History of Irish census records
Censuses of population are taken by governments to establish numbers and characteristics of a country's inhabitants. The first full government census of Ireland was taken in 1821 with further censuses at ten-yearly intervals from 1831 through to 1911. No census was taken in 1921, because of the War of Independence. The first census of the population of the Irish Free State was taken in 1926. The censuses from 1851 to 1911 were taken under the supervision of the Registrar General of Births, Deaths and Marriages. The 1926 and all subsequent censuses were taken under the Statistics Act, 1926. The responsibility for taking censuses was transferred from the Registrar General to the newly established Statistics Branch of the Department of Industry and Commerce. The Statistics Branch has since become the Central Statistics Office (http://www.cso.ie/).
To date censuses have been taken in 1926, 1936, 1946, 1951, 1956, 1961, 1966, 1971, 1979 (the census due in 1976 was cancelled as an economy measure), 1981, 1986, 1991, 1996, 2002 and 2006. The returns for 1926 - 1946 and part of those for 1951 are held in the National Archives, but they remain under the control of the Central Statistics Office, to the extent that the staff of the National Archives are not permitted to examine them for any purpose. The more recent returns are still held by the Central Statistics Office. The 1926 Census Returns will be released to public inspection in January 2027.
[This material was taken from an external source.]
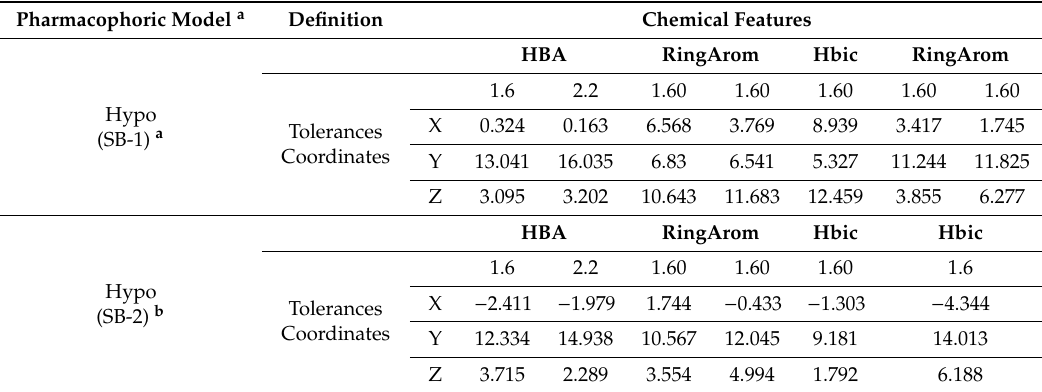
The three-dimensional (3D) coordinates and feature tolerances of dbCICA-derived pharmacophore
The original census returns for 1861 and 1871 were destroyed shortly after the censuses were taken. Those for 1881 and 1891 were pulped during the First World War, probably because of the paper shortage. The returns for 1821, 1831, 1841 and 1851 were, apart from a few survivals, notably for a few counties for 1821 and 1831, destroyed in 1922 in the fire at the Public Record Office at the beginning of the Civil War.